Cryptocurrency markets experienced a significant downturn last night, losing $20bn of total capitalization in a little over two hours. Bitcoin (BTC) prices fell by more than $600, falling below the psychological $8,000 boundary.
Most observers attribute the downturn to a ‘whale alert,’ which reported the movement of around 25,000 BTC ($215M in contemporary prices) to Coinbase an hour before the main dump. Two separate withdrawals, adding up to 25,000 BTC, occurred two hours later.
The movement of approximately 0.14% of the current BTC circulating supply suggests to some observers that a bitcoin whale dumped their holdings, in order to spark a major sell-off. According to this theory, once the spot price dropped, the whale bought back their holdings and pocketed the $15M difference.

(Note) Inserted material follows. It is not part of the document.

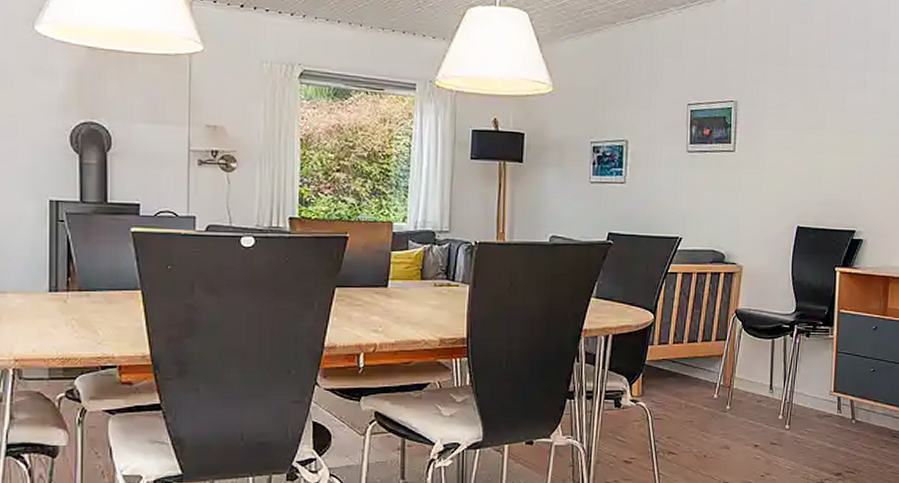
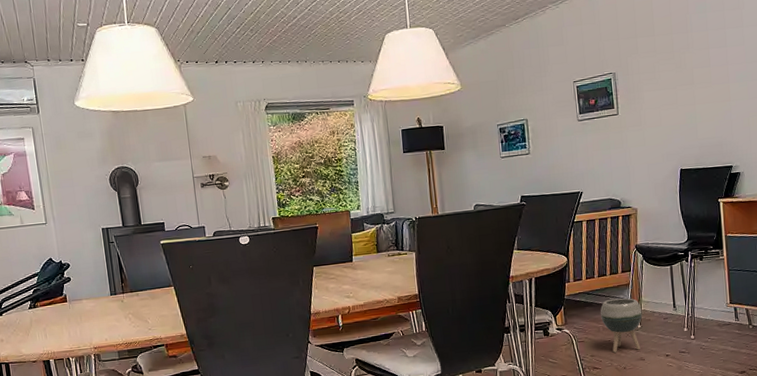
planter: none [684,371,734,436] -> present [600,298,643,353]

“For all those saying that no one was complaining when a whale entering the market drove the price [up]. No shit, all boats rise in that situation,” wrote one angry investor on Reddit. “In the one we’re talking about here, only one group of people benefit whereas the vast majority are negatively impacted.”
Blame the whales?
But Joshua Frank, co-founder of The TIE, a cryptocurrency trading data and analytics provider, disagrees with the theory.
“No individual exchange has the liquidity to handle anywhere near $200M USD in a dump,” Frank wrote in an email.“There is no way that this person sold everything that was transferred and bought it back.”
Such a sell order would make up 86% of the total BTC/USD volume on eleven validated exchanges for June 3rd. That’s unlikely, considering BTC/USD is one of the most widely traded markets in crypto.
Coinbase Pro reported volumes of 2,000 BTC – approximately $16,500,000 – between 20:00 and 22:00, far less than the purported whale’s bankroll. . The total volume of BTC/USD trading on June 3rd was only 16,000 BTC: 9,000 BTC less than the whale’s deposit.
Moreover, any buy-back would have a positive effect on the BTC price – in the same way as a sell-off brings the price down – which isn’t evident from the data either.
“It is possible that the individual thought that they would be able to dump their holdings on Coinbase,” Frank said, “as they started selling off they realized how significantly they were affecting price and stopped.”
Was It A Correction?
What may have started out as a large sell order could have turned into something much larger: existing market conditions may have actually exacerbated the move.
The TIE’s daily sentiment metric, which is based on the general positivity and negativity of Twitter conversations, dropped considerably last Thursday and has still yet to recover. The fall in sentiment suggests traders were already turning bearish.
This ties (pardon the pun) with analysis by Mati Greenspan, eToro senior market analyst, who also challenges the hypothesis of an intentional dump.“Price discovery is decentralized,” he said, “whale moves only influence the markets for a limited period of time.”
Although Bitcoin briefly made it past the $$9,000 mark, it failed to stay there for long. Greenspan believes prices could now retest old levels, possibly falling back down to $6,400.
Considering there have been nine weeks of near-uninterrupted growth, Greenspan says that’s a natural and healthy sign in the market.
“It’s normal to see a pullback,” he wrote. “We can’t be surprised by a 30% correction after a 107% increase since April.”